The text to code proportion was 50:50, model trained for 1.2T tokens.

We don't release the base model, because its Fill-in-the-Middle (FIM) capability likes to repeat itself too much, so its practical use is limited. But if you still want it, write us a message on Discord.

Finetuning

We tested our hypothesis that chat data should boost base model performance in FIM and regular left-to-right code completion. We found that just 15% of open code instruction-following datasets, that we filtered for quality, improves almost all metrics.

Additionally, to improve FIM, we observed common failure modes, and prepared a synthetic dataset based on The Stack dedup v1.1 to address them.

There is a distribution shift between typical code on the internet, and the code you write in your IDE. The former is likely finished, so the model tries to come up with a suggestion that makes the code complete. You are likely to have half-written code as you work on it, there is no single addition that can repair it fully.

In practice, model needs to have a tendency to stop after a couple of lines are added, and sometimes don't write anything at all. We found that just giving it empty completions, single line completions, multiline completions that end with a smaller text indent or at least a newline -- makes it much more usable. This data was used as the rest 85% of the finetune dataset.

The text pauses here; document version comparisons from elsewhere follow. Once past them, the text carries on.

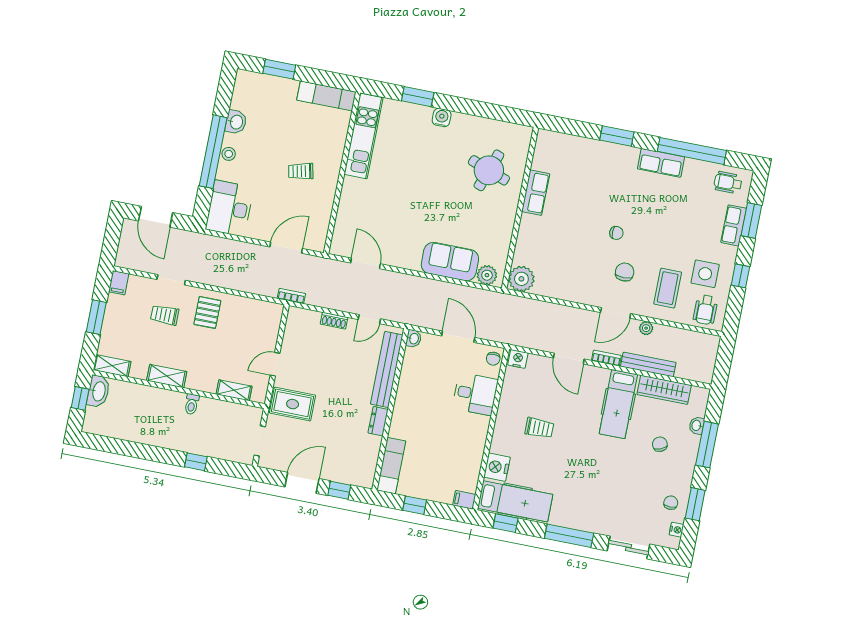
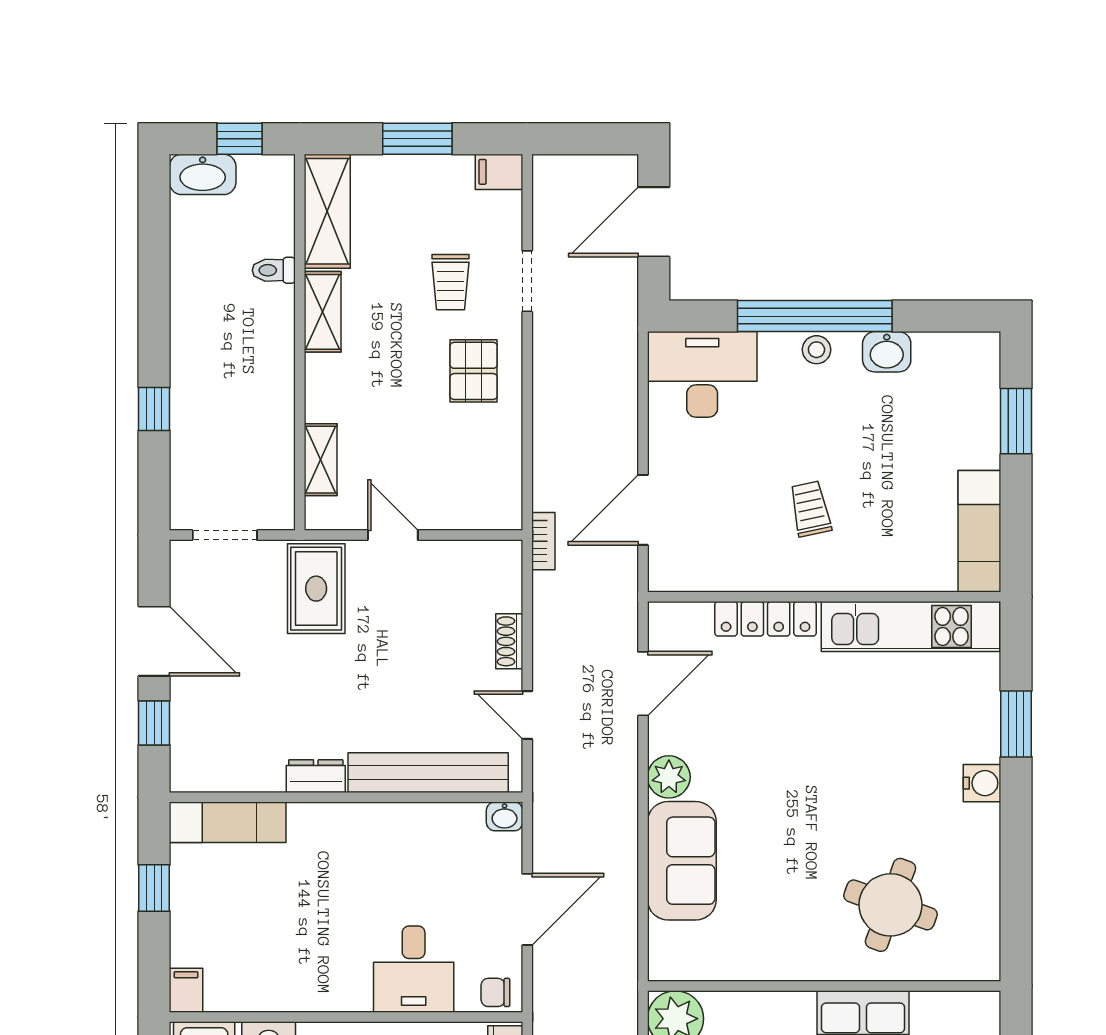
locker: (347, 202) -> (766, 619), added
door: (286, 248) -> (643, 510), swing flipped
plant: (487, 275) -> (669, 777), moved
pallet: (207, 312) -> (474, 371), turned 90
trolley: (165, 315) -> (451, 282), turned 180
shelving: (112, 366) -> (327, 211), width x1.50, depth x1.33
washbasin: (98, 391) -> (203, 174), moved
toilet: (192, 404) -> (274, 270), moved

The final model is the result of several attempts to make it work as good as possible for code completion, and to perform well on a wide range of metrics. The best attempt took 40B tokens.

Limitations and Bias

The Refact-1.6B model was trained on text in English. But it has seen a lot more languages in code comments. Its performance on non-English languages is lower, for sure.

Model Stats

• Architecture: LLAMA-like model with multi-query attention
• Objectives Fill-in-the-Middle, Chat
• Tokens context: 4096
• Pretraining tokens: 1.2T
• Finetuning tokens: 40B
• Precision: bfloat16
• GPUs 64 NVidia A5000
• Training time 28 days

License

The model is licensed under the BigScience OpenRAIL-M v1 license agreement

Citation

If you are using this model, please give a link to this page.